All arbitration proceedings shall be held in ________________ [PROVIDE COUNTY
SPECIFIED IN PARAGRAPH 27.1, ABOVE] unless Licensor and Licensee agree in writing to
another location. Issuance of an arbitration demand shall suspend any judicial or administrative
proceedings instituted in connection therewith (except for equitable remedies), for the duration of
the arbitration proceedings. The arbitrator or arbitrators may award attorneys fees and costs to the
prevailing party. Termination or limitation of Licensor’s rights in the Agreement, or any associated
intellectual property rights may not be awarded under any circumstances. The right to demand
arbitration and to receive damages and obtain other available remedies as provided hereunder shall
be the exclusive remedy in the event an arbitration demand is made, except that Licensor shall be
entitled to obtain equitable relief, such as injunctive relief from any court of competent jurisdiction
in order to protect its rights in the Agreement or any associated intellectual property rights while
such proceeding is pending or in support of any award made pursuant to such arbitration. Licensor
and Licensee hereby consent to the enforcement of any arbitration judgment or award rendered
pursuant to this section in the courts of each state where Licensee or Licensor have offices or
significant assets.

                      31. Supersedes

This Agreement supersedes any prior or contemporaneous discussions, agreements, or
representations by or between the parties hereto.
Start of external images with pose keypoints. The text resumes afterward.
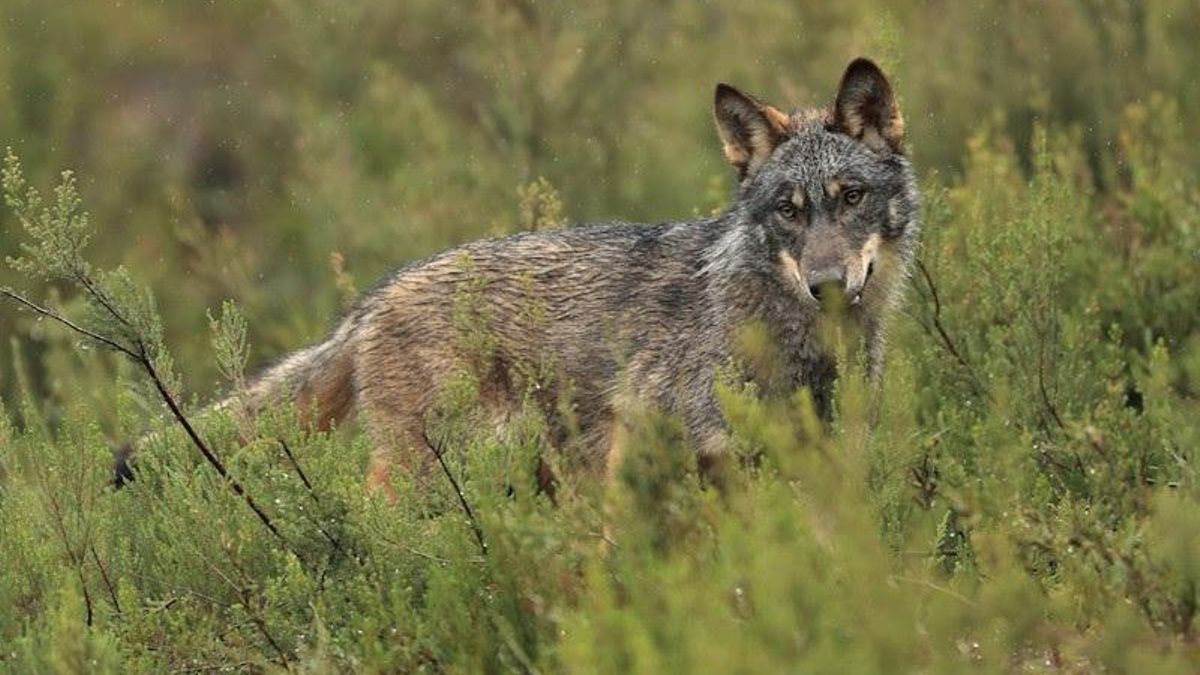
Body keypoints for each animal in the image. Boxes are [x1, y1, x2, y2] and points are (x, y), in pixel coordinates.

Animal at [118, 58, 919, 493]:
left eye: (851, 197)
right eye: (788, 211)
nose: (826, 284)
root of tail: (371, 299)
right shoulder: (653, 447)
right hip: (435, 469)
             IN WITNESS WHEREOF, the parties hereto have caused this Agreement to be
executed by their respective duly authorized representatives as of this ____ day of ________,


                                      Name: _______________
                                      Title: ________________
                                      I have authority to bind the Company.


                                      Name: ____________________
                                      Title: ____________________
                                      I     have    authority  to          bind     the     Company.